China is a good example of an emerging economy that has achieved rapid economic growth in recent years, to the extent that it it is considered likely to become the world’s largest economy in the near future. This has been driven by significant increases in foreign investment and exports. The Chinese yuan has been kept at a low value, which has contributed to the demand for Chinese exports.
Costs and benefits of economic growth
Costs
If an economy is operating at full capacity, then achieving economic growth will involve an opportunity cost. To increase the country’s productive capacity, some resources will have to be diverted from producing consumer goods to producing capital goods. However, this decrease in consumption of goods and services will only be a short-run cost, because in the long run, the increased investment will increase the output of both capital goods and consumer goods and services.
There are other costs in the short run and long run. A growing economy is necessarily dynamic, with structural changes. Workers may have to learn new skills and may need to relocate. There may also be an associated increase in people’s working hours and expectations on them. Also, economic growth may come at the price of depleted natural resources and damage to the environment.
Benefits
The primary benefit of economic growth is greater availability of goods and services, leading to an increase in material living standards. It also increases the possibilities of providing support for the poor. Higher incomes and increased spending also increases tax revenue, which can be spent to improve education and healthcare as well as to provide benefits to the vulnerable.Economic growth can also lead to a rise in employment.
A stable rate of economic growth is valued by businesses and can increase consumer confidence and encourage investment (economic growth causing economic growth). Economic growth can also increase a country’s geopolitical power.
Conserving resources
Using more natural resources can clearly increase economic growth, by increasing exports and improving the current account position on the balance of payments, in addition to increasing the available tax revenue, allowing the government to improve the country’s infrastructure and education, helping further generate economic growth.
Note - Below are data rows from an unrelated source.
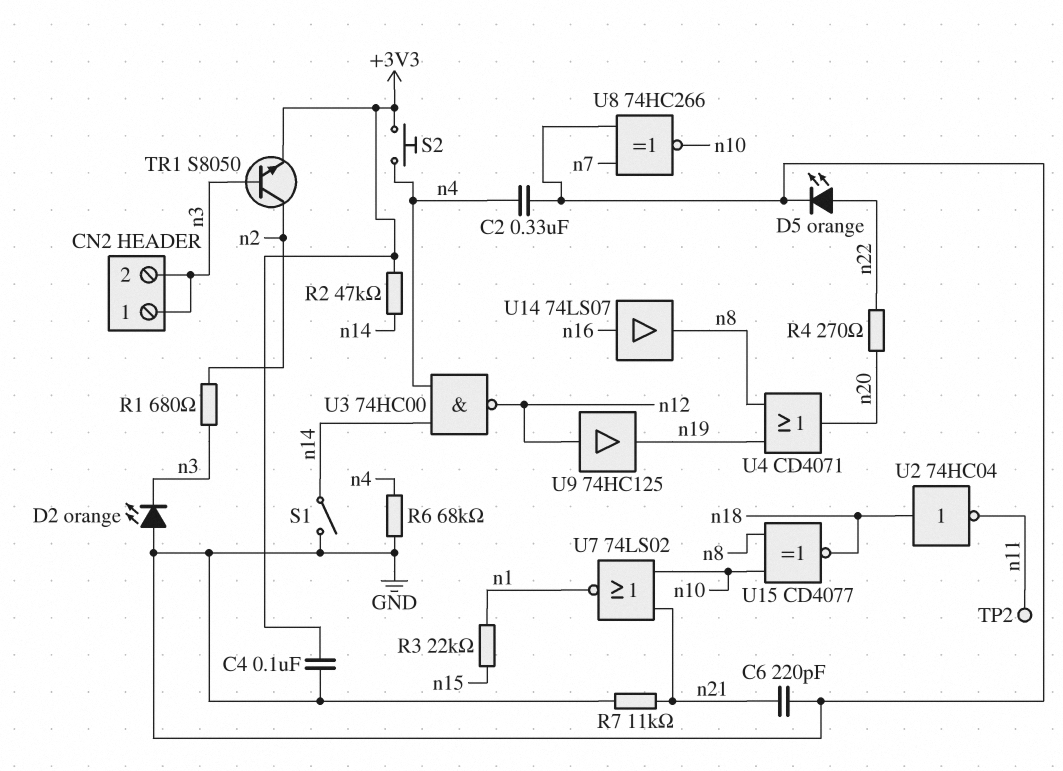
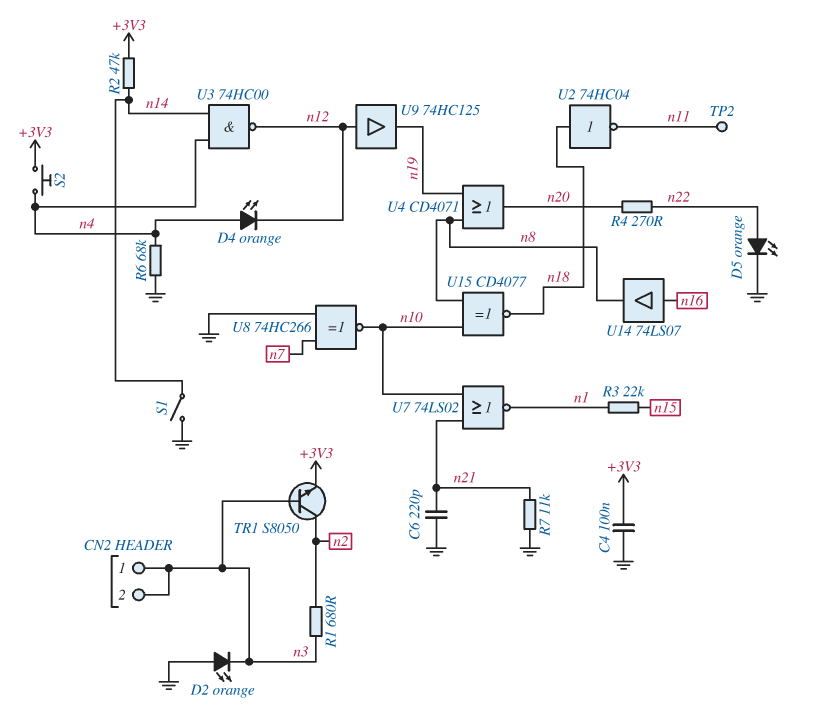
C2: 330nF (GND, n4) -> none
D4: none -> LED orange (A n4, K n12)

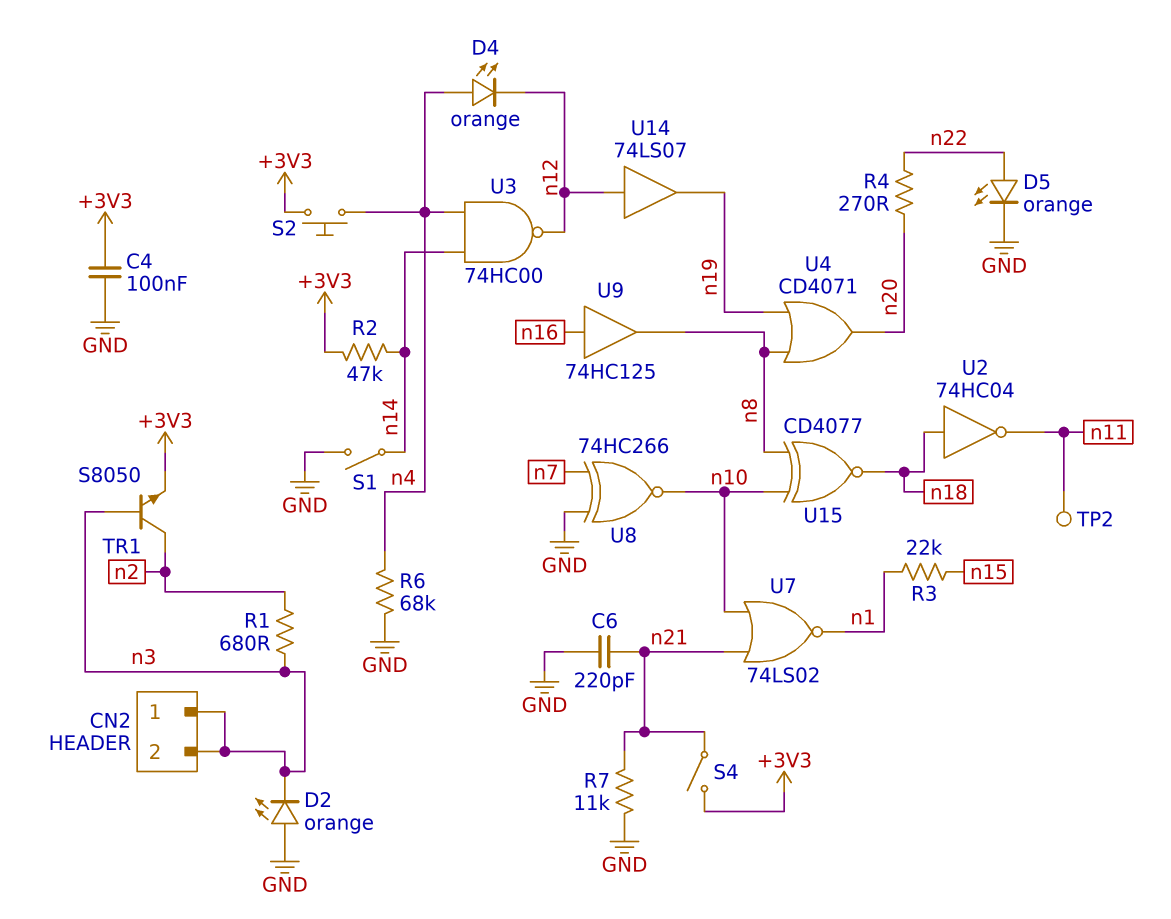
S4: none -> switch (+3V3, n21)
U9: buffer 74HC125 (in n12, out n19) -> buffer 74HC125 (in n16, out n8)
U14: buffer 74LS07 (in n16, out n8) -> buffer 74LS07 (in n12, out n19)

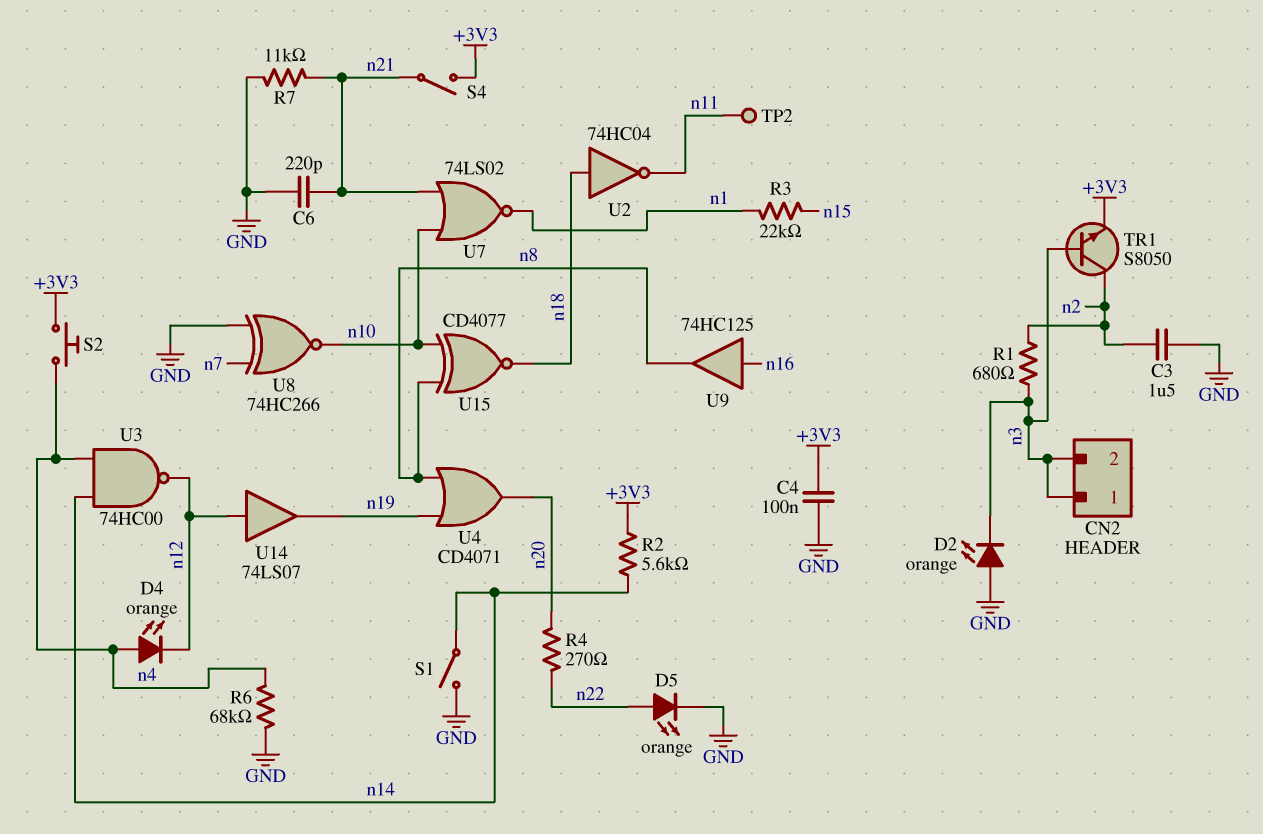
C3: none -> 1.5uF (GND, n2)
R2: 47k (+3V3, n14) -> 5.6k (+3V3, n14)

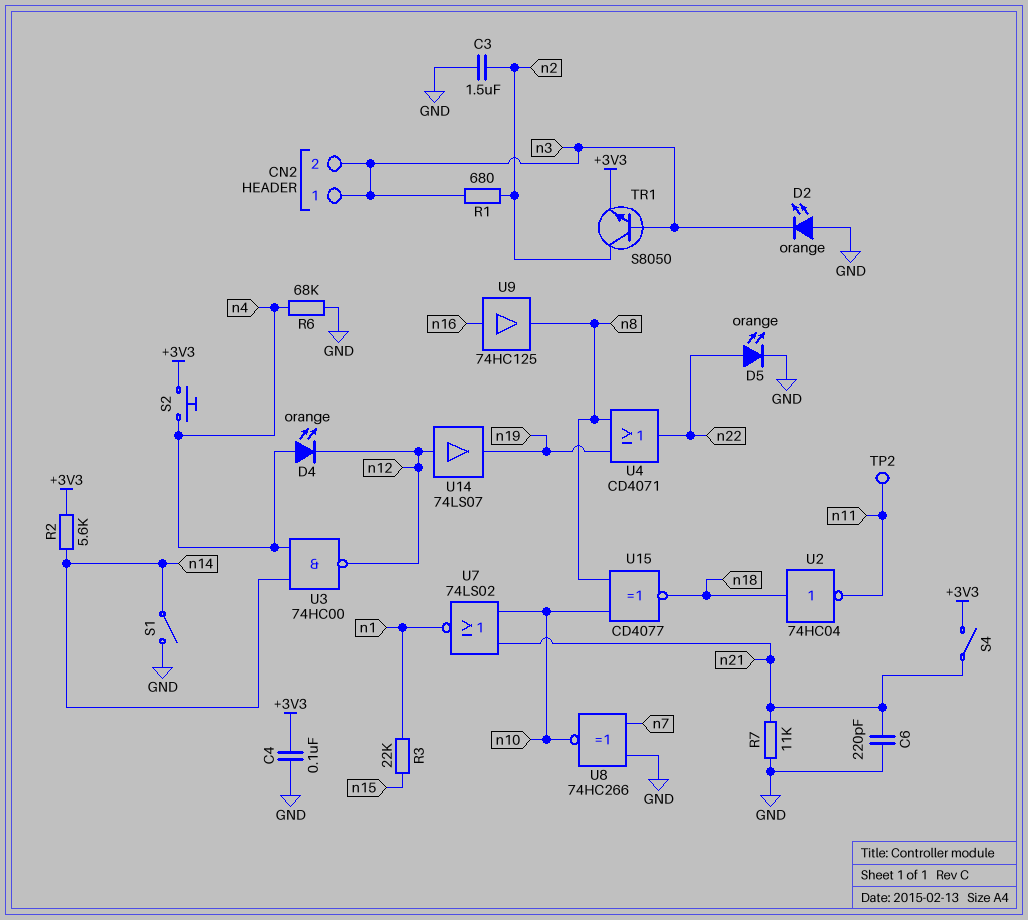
R4: 270 (n20, n22) -> none
U4: OR CD4071 (in n8, in n19, out n20) -> OR CD4071 (in n8, in n19, out n22)

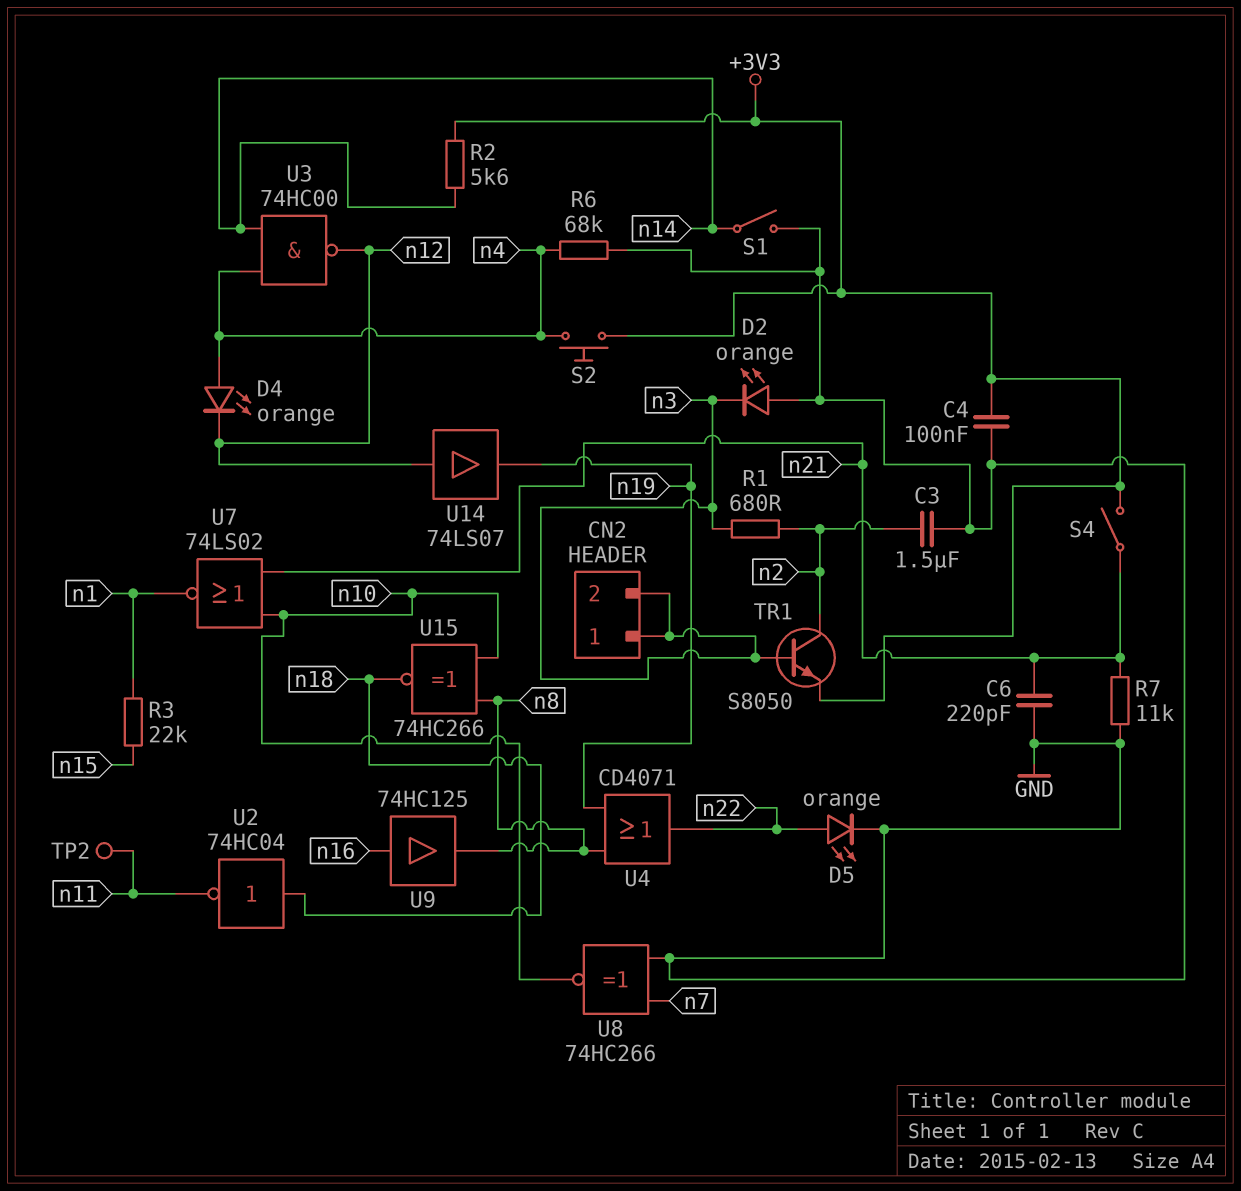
U15: XNOR CD4077 (in n8, in n10, out n18) -> XNOR 74HC266 (in n8, in n10, out n18)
However, there are arguments for conserving resources. Conserving rainforests for instance, may encourage tourists to visit a country, and may help the environment by absorbing carbon dioxide. Conserving resources also enables future generations to benefit from them and their value can increase in the future. Indeed, expectations about the future demand of resources is a crucial factor in deciding when to use the resources.
Task – Impact of Economic Growth

The mayor of Delhi has asked two consultancy firms to give him an introduction to policies he could introduce to reduce pollution by 10% during the next five years, without curtailing economic growth. Produce a professional presentation for the mayor, offering him ways in which your consultancy firm could provide him with further services during the next five years (and beyond).